CEOs, CIOs See Organizational Hurdles to Innovation

Economic and market pressures may be barking at their heels, but a McKinsey & Co. survey shows company executives, including those in financial services, still see a wide gulf between what their IT organizations provide and what they are capable of doing to merge technology goals with business priorities. In its third-annual survey, McKinsey found a great deal of pessimism about whether firms will find a way to bridge IT investments with business strategy to foster innovation and support long-term investments in areas like sales-force improvement and supply-chain management.

The consultancy found 67 percent of both IT and company management executives believed each should be tightly coupled, but only 22 percent felt they could describe their organizations in that fashion today.
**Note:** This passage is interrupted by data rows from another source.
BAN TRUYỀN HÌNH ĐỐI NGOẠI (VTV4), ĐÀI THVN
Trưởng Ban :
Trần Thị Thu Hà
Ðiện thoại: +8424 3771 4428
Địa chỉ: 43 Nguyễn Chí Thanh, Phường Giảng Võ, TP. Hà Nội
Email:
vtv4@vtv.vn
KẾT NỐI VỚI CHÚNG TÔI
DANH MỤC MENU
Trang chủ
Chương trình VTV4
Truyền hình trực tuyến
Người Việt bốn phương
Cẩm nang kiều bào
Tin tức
Even worse, two-thirds of the respondents felt their companies were “at risk” of disruption of new information- and technology-based products and services (think iPhone and Facebook). And fewer than half felt their firms “well prepared” to meet those risks.

What’s interesting here is the gap between IT and non-IT execs, with 47 percent of non-IT chiefs reporting their companies were well prepared to respond to the disruptors, while only 39 percent of IT leaders believed the companies were ready. Despite, or because, of the preparatory concerns, the third-annual survey finds that more than 40 percent of execs are looking toward added IT investments next year. That’s down from 69 percent a year ago, but in this economic environment that “suggests that many companies are prioritizing new IT investments even when a sizable share are cutting operating expenses,” according to the report. “That’s a significant change from past downturns which were marked by drastic cuts in discretionary IT investment.”